Une nouvelle génération de produits recyclés

Le progrès technologique est un accélérateur de développement d’un marché du mobilier et de l’ameublement de bureau plus innovant et plus respectueux de l’environnement.

Selon Stuart Finnie, les fabricants s’approprient de plus en plus l’espace du mobilier durable dans un contexte de demande croissante des entreprises, qui non seulement réécrivent leurs propres politiques environnementales, mais attendent de leurs fournisseurs qu’ils améliorent également leur propre empreinte carbone.

« Le changement le plus important concerne la manière dont les produits sont développés », dit-il. « Les entreprises n’ont plus à choisir entre des produits de qualité moyenne provenant de sources durables et des produits de haute qualité ayant un impact environnemental important.

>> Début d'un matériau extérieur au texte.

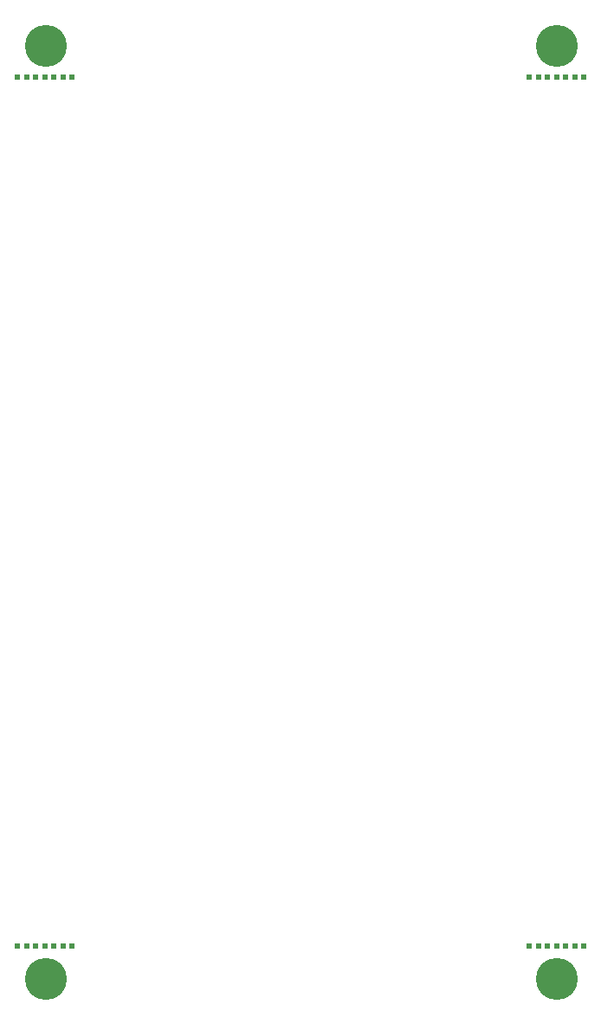
<source format=gbr>
G04 EAGLE Gerber RS-274X export*
G75*
%MOMM*%
%FSLAX34Y34*%
%LPD*%
%INSoldermask Bottom*%
%IPPOS*%
%AMOC8*
5,1,8,0,0,1.08239X$1,22.5*%
G01*
%ADD10C,0.601600*%
%ADD11C,4.101600*%


D10*
X59690Y849630D03*
X50800Y849630D03*
X41910Y849630D03*
X33020Y849630D03*
X24130Y849630D03*
X15240Y849630D03*
X6350Y849630D03*
X560070Y849630D03*
X551180Y849630D03*
X542290Y849630D03*
X533400Y849630D03*
X524510Y849630D03*
X515620Y849630D03*
X506730Y849630D03*
X59690Y0D03*
X50800Y0D03*
X41910Y0D03*
X33020Y0D03*
X24130Y0D03*
X15240Y0D03*
X6350Y0D03*
X560070Y0D03*
X551180Y0D03*
X542290Y0D03*
X533400Y0D03*
X524510Y0D03*
X515620Y0D03*
X506730Y0D03*
D11*
X34290Y-31750D03*
X533400Y880110D03*
X533400Y-31750D03*
X34290Y880110D03*
M02*

</source>
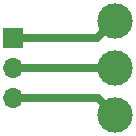
<source format=gbr>
%TF.GenerationSoftware,KiCad,Pcbnew,(7.0.0-0)*%
%TF.CreationDate,2023-05-15T11:59:22-04:00*%
%TF.ProjectId,4dapter-N64Board-KiCad,34646170-7465-4722-9d4e-3634426f6172,rev?*%
%TF.SameCoordinates,Original*%
%TF.FileFunction,Copper,L1,Top*%
%TF.FilePolarity,Positive*%
%FSLAX46Y46*%
G04 Gerber Fmt 4.6, Leading zero omitted, Abs format (unit mm)*
G04 Created by KiCad (PCBNEW (7.0.0-0)) date 2023-05-15 11:59:22*
%MOMM*%
%LPD*%
G01*
G04 APERTURE LIST*
%TA.AperFunction,ComponentPad*%
%ADD10C,3.000000*%
%TD*%
%TA.AperFunction,ComponentPad*%
%ADD11R,1.700000X1.700000*%
%TD*%
%TA.AperFunction,ComponentPad*%
%ADD12O,1.700000X1.700000*%
%TD*%
%TA.AperFunction,Conductor*%
%ADD13C,0.635000*%
%TD*%
G04 APERTURE END LIST*
D10*
%TO.P,U3,1,3V3*%
%TO.N,POWER*%
X129210000Y-65990000D03*
%TO.P,U3,2,DATA*%
%TO.N,DATA*%
X129210000Y-69990000D03*
%TO.P,U3,3,GND*%
%TO.N,GND*%
X129210000Y-73990000D03*
%TD*%
D11*
%TO.P,REF\u002A\u002A,1*%
%TO.N,POWER*%
X120607499Y-67474999D03*
D12*
%TO.P,REF\u002A\u002A,2*%
%TO.N,DATA*%
X120607499Y-70014999D03*
%TO.P,REF\u002A\u002A,3*%
%TO.N,GND*%
X120607499Y-72554999D03*
%TD*%
D13*
%TO.N,GND*%
X127775000Y-72555000D02*
X129210000Y-73990000D01*
X120607500Y-72555000D02*
X127775000Y-72555000D01*
%TO.N,POWER*%
X120607500Y-67475000D02*
X127725000Y-67475000D01*
X127725000Y-67475000D02*
X129210000Y-65990000D01*
%TO.N,DATA*%
X129185000Y-70015000D02*
X129210000Y-69990000D01*
X120607500Y-70015000D02*
X129185000Y-70015000D01*
%TD*%
M02*

</source>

Même s’il n’est pas immédiatement évident que les meubles et l’ameublement proviennent et sont fabriqués de manière durable, c’est un domaine dans lequel elles peuvent vraiment refléter leurs valeurs de leur marque ».

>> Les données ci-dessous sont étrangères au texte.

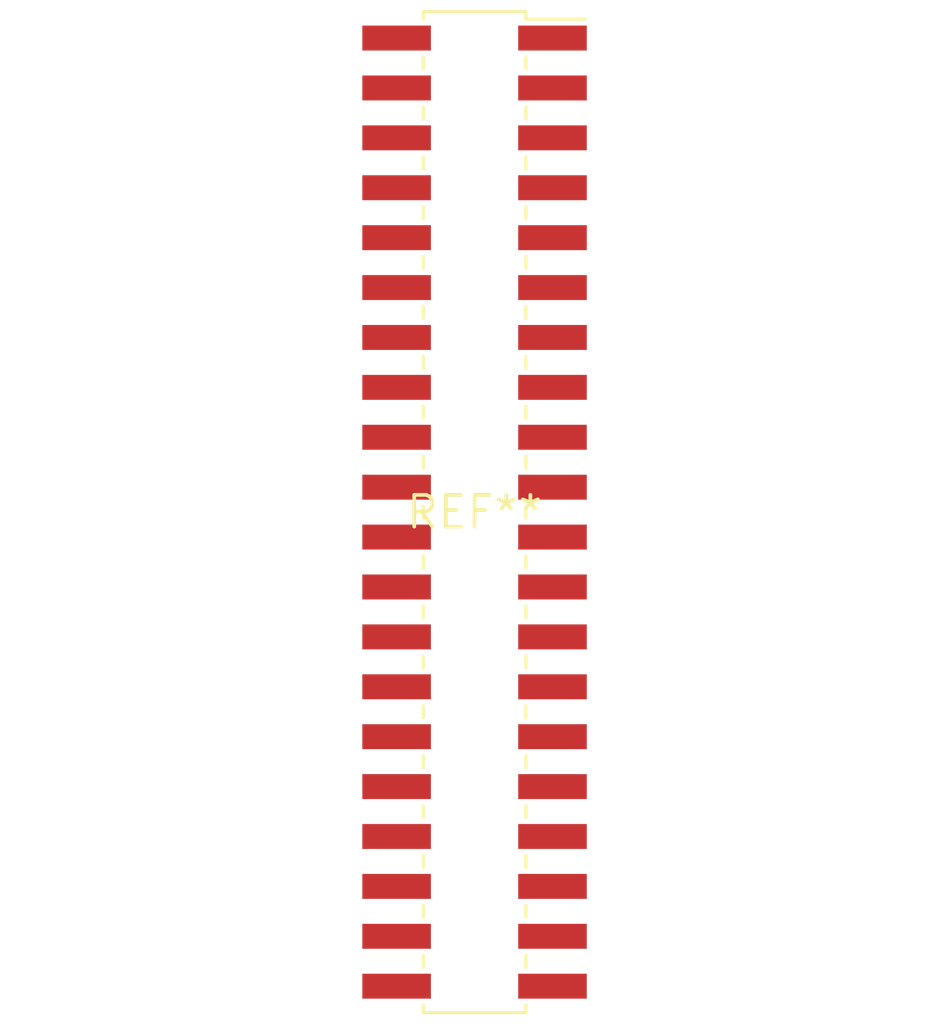
<source format=kicad_pcb>
(kicad_pcb (version 20240108) (generator pcbnew)

  (general
    (thickness 1.6)
  )

  (paper "A4")
  (layers
    (0 "F.Cu" signal)
    (31 "B.Cu" signal)
    (32 "B.Adhes" user "B.Adhesive")
    (33 "F.Adhes" user "F.Adhesive")
    (34 "B.Paste" user)
    (35 "F.Paste" user)
    (36 "B.SilkS" user "B.Silkscreen")
    (37 "F.SilkS" user "F.Silkscreen")
    (38 "B.Mask" user)
    (39 "F.Mask" user)
    (40 "Dwgs.User" user "User.Drawings")
    (41 "Cmts.User" user "User.Comments")
    (42 "Eco1.User" user "User.Eco1")
    (43 "Eco2.User" user "User.Eco2")
    (44 "Edge.Cuts" user)
    (45 "Margin" user)
    (46 "B.CrtYd" user "B.Courtyard")
    (47 "F.CrtYd" user "F.Courtyard")
    (48 "B.Fab" user)
    (49 "F.Fab" user)
    (50 "User.1" user)
    (51 "User.2" user)
    (52 "User.3" user)
    (53 "User.4" user)
    (54 "User.5" user)
    (55 "User.6" user)
    (56 "User.7" user)
    (57 "User.8" user)
    (58 "User.9" user)
  )

  (setup
    (pad_to_mask_clearance 0)
    (pcbplotparams
      (layerselection 0x00010fc_ffffffff)
      (plot_on_all_layers_selection 0x0000000_00000000)
      (disableapertmacros false)
      (usegerberextensions false)
      (usegerberattributes false)
      (usegerberadvancedattributes false)
      (creategerberjobfile false)
      (dashed_line_dash_ratio 12.000000)
      (dashed_line_gap_ratio 3.000000)
      (svgprecision 4)
      (plotframeref false)
      (viasonmask false)
      (mode 1)
      (useauxorigin false)
      (hpglpennumber 1)
      (hpglpenspeed 20)
      (hpglpendiameter 15.000000)
      (dxfpolygonmode false)
      (dxfimperialunits false)
      (dxfusepcbnewfont false)
      (psnegative false)
      (psa4output false)
      (plotreference false)
      (plotvalue false)
      (plotinvisibletext false)
      (sketchpadsonfab false)
      (subtractmaskfromsilk false)
      (outputformat 1)
      (mirror false)
      (drillshape 1)
      (scaleselection 1)
      (outputdirectory "")
    )
  )

  (net 0 "")

  (footprint "PinSocket_2x20_P2.00mm_Vertical_SMD" (layer "F.Cu") (at 0 0))

)

</source>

Chez Innocent Drinks, les bureaux, tout comme les cartons de boissons, sont certifiés par le Forest Stewardship Council (FSC).

Ailleurs, les filets de pêche mis au rebut, par exemple, sont utilisés pour créer toute une gamme de produits allant des revêtements de sol aux chaises de bureau, tandis que le bois récupéré peut être utilisé dans les bureaux et que les bouteilles en plastique connaissent une seconde vie en tant que tables ou housses de coussins.

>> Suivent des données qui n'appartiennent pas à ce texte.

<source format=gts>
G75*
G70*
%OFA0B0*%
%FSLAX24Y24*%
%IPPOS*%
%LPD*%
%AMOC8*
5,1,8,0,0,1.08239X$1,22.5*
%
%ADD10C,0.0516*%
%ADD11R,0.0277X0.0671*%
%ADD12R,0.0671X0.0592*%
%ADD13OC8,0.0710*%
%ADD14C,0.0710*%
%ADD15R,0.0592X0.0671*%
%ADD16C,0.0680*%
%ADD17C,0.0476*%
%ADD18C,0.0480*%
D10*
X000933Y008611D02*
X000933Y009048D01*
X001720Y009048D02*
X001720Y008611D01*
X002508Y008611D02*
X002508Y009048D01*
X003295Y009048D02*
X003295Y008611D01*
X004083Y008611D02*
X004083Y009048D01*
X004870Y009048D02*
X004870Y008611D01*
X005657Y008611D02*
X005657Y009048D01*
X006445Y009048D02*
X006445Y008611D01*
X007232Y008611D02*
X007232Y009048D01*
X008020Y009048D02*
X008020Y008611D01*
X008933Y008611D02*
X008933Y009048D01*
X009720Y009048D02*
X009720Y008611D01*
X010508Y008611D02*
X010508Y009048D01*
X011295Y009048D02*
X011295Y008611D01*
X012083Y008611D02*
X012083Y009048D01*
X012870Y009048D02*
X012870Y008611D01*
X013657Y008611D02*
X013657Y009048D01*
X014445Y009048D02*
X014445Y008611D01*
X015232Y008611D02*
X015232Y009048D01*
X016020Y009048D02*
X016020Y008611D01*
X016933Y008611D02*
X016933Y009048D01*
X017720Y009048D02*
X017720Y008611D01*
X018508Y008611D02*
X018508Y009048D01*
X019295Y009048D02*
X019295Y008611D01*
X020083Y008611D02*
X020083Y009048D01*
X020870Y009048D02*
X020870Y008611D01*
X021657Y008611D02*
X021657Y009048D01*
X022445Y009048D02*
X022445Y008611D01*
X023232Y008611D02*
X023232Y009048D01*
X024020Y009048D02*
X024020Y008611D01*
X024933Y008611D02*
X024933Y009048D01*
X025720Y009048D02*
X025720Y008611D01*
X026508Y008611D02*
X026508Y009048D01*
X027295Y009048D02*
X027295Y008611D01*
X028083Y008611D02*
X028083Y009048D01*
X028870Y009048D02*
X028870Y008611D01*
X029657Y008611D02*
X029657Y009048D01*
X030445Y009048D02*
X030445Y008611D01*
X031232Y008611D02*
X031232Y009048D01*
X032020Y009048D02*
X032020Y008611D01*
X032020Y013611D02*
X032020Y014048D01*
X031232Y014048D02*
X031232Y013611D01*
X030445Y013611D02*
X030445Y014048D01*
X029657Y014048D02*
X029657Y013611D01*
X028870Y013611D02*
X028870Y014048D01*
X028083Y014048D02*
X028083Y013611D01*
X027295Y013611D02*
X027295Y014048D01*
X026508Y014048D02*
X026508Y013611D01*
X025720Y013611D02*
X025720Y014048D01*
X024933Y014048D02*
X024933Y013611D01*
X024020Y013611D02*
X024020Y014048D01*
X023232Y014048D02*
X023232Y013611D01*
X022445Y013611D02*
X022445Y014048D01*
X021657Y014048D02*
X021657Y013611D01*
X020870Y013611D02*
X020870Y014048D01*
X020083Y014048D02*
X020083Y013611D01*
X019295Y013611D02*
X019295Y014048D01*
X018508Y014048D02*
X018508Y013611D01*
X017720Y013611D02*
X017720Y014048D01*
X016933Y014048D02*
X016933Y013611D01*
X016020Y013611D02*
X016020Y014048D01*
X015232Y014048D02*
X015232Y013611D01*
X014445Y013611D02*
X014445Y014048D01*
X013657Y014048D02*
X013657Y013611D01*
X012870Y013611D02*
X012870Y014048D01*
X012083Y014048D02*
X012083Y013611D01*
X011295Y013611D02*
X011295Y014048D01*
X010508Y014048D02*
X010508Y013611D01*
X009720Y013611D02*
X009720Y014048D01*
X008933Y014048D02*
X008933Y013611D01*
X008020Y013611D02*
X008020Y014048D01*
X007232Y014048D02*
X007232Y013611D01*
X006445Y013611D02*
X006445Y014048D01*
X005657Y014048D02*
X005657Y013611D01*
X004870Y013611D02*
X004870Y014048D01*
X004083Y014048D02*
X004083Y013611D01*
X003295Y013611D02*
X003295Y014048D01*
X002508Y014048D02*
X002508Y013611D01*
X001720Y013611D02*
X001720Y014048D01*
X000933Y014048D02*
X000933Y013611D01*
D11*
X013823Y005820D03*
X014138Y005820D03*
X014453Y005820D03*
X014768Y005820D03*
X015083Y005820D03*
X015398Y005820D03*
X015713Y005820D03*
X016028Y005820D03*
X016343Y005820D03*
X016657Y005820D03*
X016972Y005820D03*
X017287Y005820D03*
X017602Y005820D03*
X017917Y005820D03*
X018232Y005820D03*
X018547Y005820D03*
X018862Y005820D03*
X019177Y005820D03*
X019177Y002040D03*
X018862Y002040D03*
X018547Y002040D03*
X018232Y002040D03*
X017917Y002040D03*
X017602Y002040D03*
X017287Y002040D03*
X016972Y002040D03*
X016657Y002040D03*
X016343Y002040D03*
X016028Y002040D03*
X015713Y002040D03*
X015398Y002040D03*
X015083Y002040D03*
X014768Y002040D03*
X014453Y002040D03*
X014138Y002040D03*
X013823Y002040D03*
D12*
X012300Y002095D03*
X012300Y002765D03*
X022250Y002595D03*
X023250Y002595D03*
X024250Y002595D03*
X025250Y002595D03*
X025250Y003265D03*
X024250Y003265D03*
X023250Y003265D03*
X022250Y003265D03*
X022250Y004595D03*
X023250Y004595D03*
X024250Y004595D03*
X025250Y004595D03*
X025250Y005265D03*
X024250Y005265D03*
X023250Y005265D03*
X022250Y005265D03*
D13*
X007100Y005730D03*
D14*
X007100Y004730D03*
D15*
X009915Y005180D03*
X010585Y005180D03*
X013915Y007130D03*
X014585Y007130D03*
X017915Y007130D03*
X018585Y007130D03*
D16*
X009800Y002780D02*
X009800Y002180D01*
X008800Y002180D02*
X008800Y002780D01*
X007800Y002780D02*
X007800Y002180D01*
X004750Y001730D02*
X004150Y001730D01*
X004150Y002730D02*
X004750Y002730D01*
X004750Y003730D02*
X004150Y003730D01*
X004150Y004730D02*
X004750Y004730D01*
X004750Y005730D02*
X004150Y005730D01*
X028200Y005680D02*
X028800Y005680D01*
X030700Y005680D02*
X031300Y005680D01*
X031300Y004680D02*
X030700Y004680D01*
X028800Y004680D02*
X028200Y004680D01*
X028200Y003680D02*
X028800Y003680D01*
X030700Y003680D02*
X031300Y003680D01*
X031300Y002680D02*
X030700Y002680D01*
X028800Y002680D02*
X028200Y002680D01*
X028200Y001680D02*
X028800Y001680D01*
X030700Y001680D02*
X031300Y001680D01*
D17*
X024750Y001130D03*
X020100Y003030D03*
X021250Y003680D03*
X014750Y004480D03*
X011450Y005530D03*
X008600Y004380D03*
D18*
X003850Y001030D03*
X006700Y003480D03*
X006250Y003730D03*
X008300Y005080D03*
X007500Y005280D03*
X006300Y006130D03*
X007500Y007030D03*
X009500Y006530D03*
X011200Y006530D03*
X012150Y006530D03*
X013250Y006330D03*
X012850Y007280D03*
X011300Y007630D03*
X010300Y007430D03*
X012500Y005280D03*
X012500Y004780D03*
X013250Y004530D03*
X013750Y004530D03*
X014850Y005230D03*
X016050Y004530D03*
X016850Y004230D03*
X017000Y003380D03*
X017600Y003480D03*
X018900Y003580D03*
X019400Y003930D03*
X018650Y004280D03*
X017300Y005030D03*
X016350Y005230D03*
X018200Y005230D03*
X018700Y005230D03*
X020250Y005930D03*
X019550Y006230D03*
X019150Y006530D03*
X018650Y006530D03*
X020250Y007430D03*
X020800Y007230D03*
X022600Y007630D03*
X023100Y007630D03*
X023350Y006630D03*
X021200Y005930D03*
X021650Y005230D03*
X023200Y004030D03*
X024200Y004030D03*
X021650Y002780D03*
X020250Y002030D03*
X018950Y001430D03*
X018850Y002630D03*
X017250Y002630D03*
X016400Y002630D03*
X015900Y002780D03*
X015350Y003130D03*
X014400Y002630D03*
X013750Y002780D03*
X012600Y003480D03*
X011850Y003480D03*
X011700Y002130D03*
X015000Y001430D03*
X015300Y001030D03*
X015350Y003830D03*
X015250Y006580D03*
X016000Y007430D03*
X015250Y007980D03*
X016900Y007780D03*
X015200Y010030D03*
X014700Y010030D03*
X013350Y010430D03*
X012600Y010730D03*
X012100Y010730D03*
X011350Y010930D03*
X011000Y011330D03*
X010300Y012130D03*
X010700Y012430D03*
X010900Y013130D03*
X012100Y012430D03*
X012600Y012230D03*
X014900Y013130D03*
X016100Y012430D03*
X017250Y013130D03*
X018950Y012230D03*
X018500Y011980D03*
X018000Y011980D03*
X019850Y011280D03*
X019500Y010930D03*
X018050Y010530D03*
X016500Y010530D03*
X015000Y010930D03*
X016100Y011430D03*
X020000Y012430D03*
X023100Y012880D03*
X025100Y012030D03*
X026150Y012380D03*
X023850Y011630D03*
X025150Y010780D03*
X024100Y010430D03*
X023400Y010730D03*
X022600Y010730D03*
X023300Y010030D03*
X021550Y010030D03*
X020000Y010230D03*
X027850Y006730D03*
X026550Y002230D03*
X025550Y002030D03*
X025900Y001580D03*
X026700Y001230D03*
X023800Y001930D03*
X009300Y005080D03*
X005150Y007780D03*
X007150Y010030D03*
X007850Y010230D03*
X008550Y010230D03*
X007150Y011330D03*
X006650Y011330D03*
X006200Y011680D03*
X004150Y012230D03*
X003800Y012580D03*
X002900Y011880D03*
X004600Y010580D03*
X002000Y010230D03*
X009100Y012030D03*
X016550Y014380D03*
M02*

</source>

Et pour les entreprises qui ne veulent pas gérer le processus d’achat et d’élimination de leur propre mobilier, il existe un marché en pleine expansion de la location de mobilier de bureau, auquel IKEA a récemment adhéré dans le cadre de sa campagne en faveur de biens pouvant être réparés, réutilisés, recyclés ou revendus.

« En louant des meubles, les entreprises laissent la responsabilité du produit au fabricant, c’est donc à lui de concevoir des articles de bonne qualité qui peuvent être réutilisés », explique Aleksandra Smith-Kozlowska.

 

La croissance de l’espace flexible repense le design

L’essor des bureaux flexibles, qui permettent aux entreprises d’augmenter ou réduire leur capacité rapidement, offre également des possibilités de gérer leurs déchets.

« Les systèmes modulaires permettent de reconfigurer l’espace de bureau pour répondre aux besoins changeants d’une entreprise », explique Stuart Finnie. « De plus, les cloisons peuvent facilement être déplacées d’un bureau à l’autre et réutilisées dans d’autres aménagements ».

Pourtant, pour certaines entreprises qui s’efforcent de s’adapter à l’évolution rapide du lieu de travail, comprendre comment intégrer une réflexion et des pratiques durables peut être une tâche difficile.

Selon Egle Sakalauskaite, Consultante Senior en Développement Durable chez JLL UK, de nombreuses entreprises estiment que l’économie circulaire est trop compliquée. « Bien que repenser les modèles économiques soit une tâche complexe, elle peut être décomposée en mesures concrètes que toutes les entreprises peuvent prendre. L’essentiel étant d’insuffler un changement de mentalité », dit-elle.

Selon elle, les entreprises devront commencer à prendre en compte la durée de vie des produits et l’utilisation de l’espace dès la phase de conception. Ainsi, elles pourront dès de départ tenir compte dans leurs plans et leurs calculs de coûts de la manière exacte dont les matériaux et le mobilier peuvent être recyclés.

Des lignes directrices et une législation visant à aider les entreprises à concevoir à partir de leurs déchets (une mesure que le gouvernement britannique envisage de prendre) pourraient faire la différence en encourageant davantage d’entreprises à adopter une conception durable des bureaux, explique Mme Aleksandra Smith-Kozlowska.

Une technologie toujours plus sophistiquée pourrait également contribuer à rendre les produits durables plus abordables et tout comme la demande croissante du public pour que les entreprises soient responsables sur le plan environnemental.

« Il y a toujours des améliorations à apporter en matière d’aménagement durable des bureaux », déclare Stuart Finnie. « Les entreprises ont le dernier mot sur les décisions relatives à l’aménagement des lieux de travail, mais il est nécessaire d’insuffler une dynamique autour de l’utilisation de produits et de matériaux plus écologiques parmi les fabricants et le grand public ».